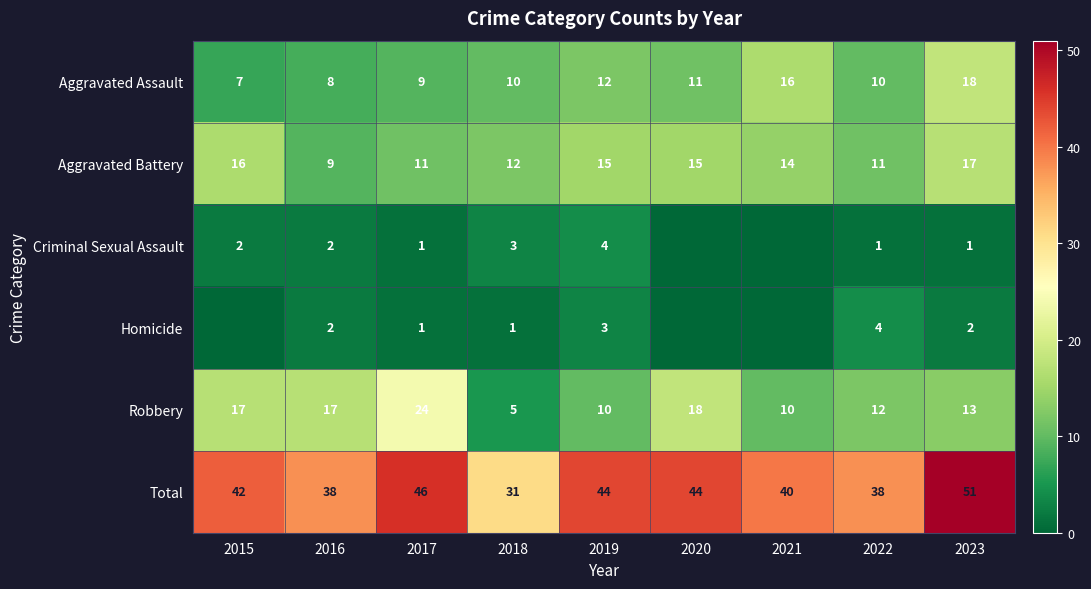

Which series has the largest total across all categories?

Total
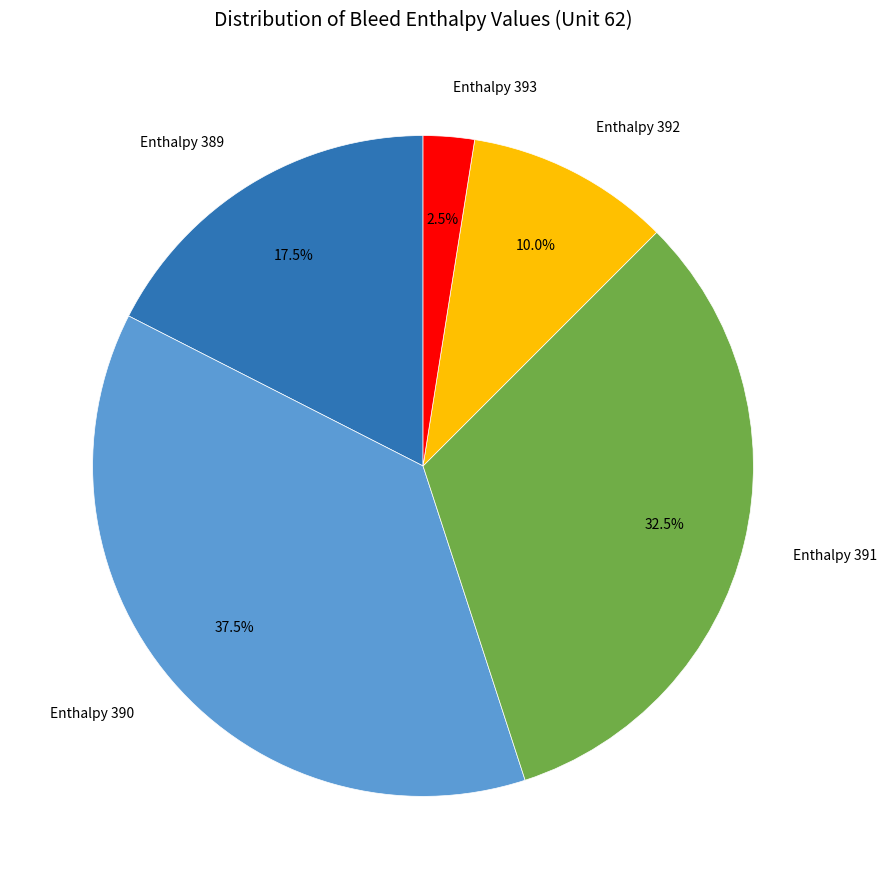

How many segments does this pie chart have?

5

═══

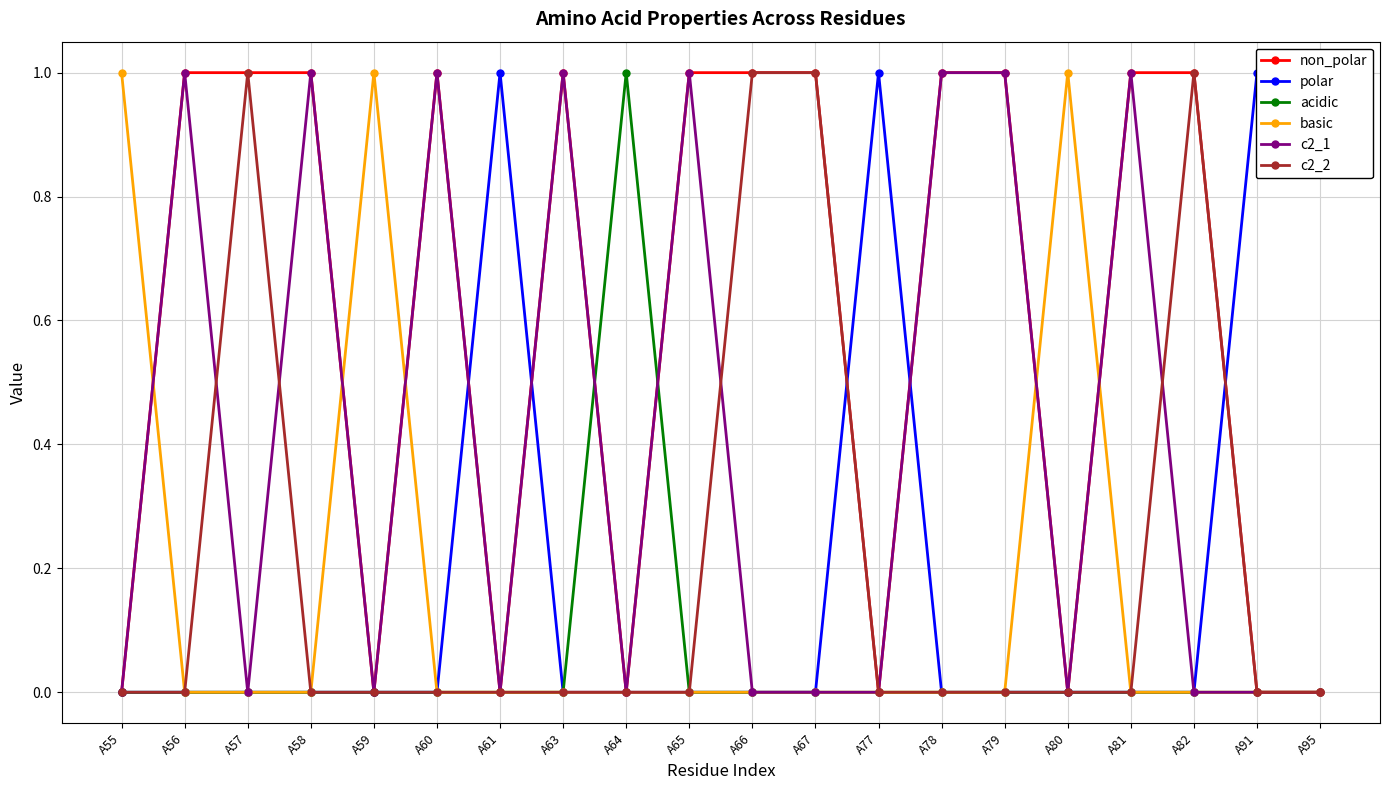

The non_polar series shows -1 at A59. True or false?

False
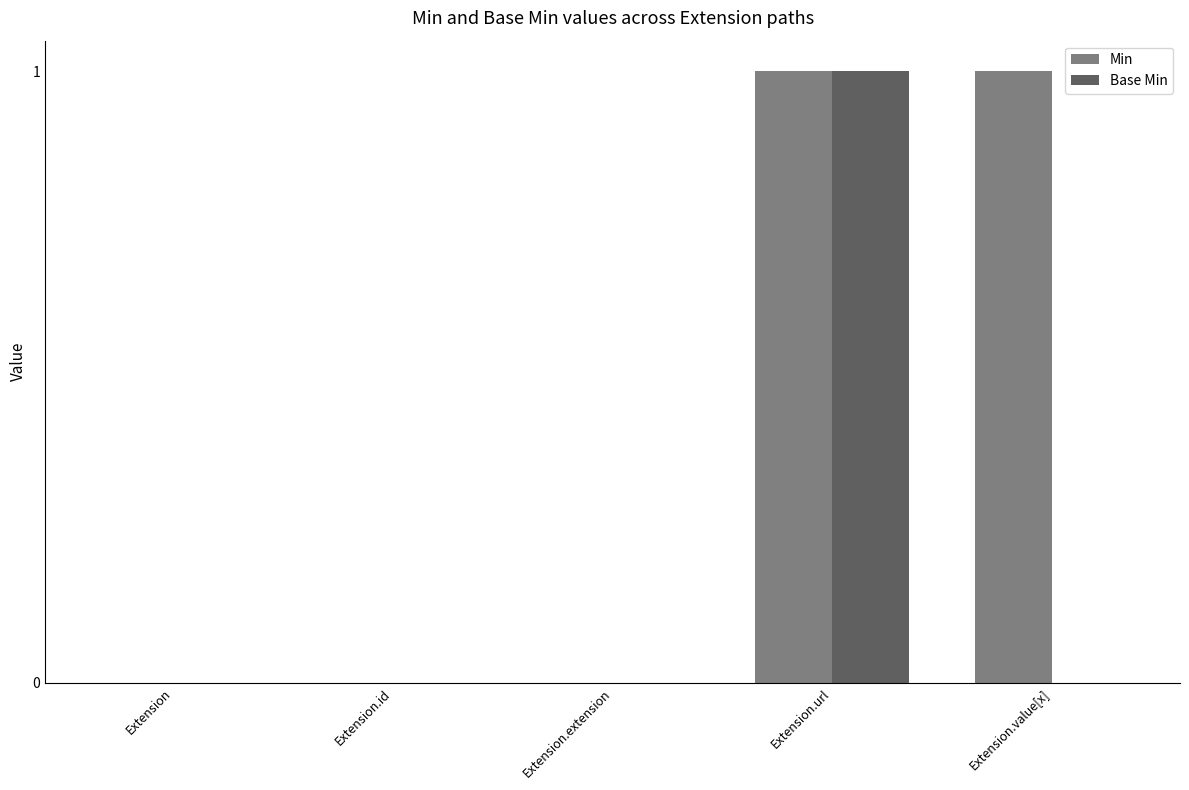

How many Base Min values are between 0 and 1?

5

═══

Starting with the line containing "Which series has" and continuing through the line containing "How many segments does this pie chart have?", rewrite those records with "segments" replaced by "slices" and everything else unchanged. Leave the pictures out.

Which series has the largest total across all categories?

Total

How many slices does this pie chart have?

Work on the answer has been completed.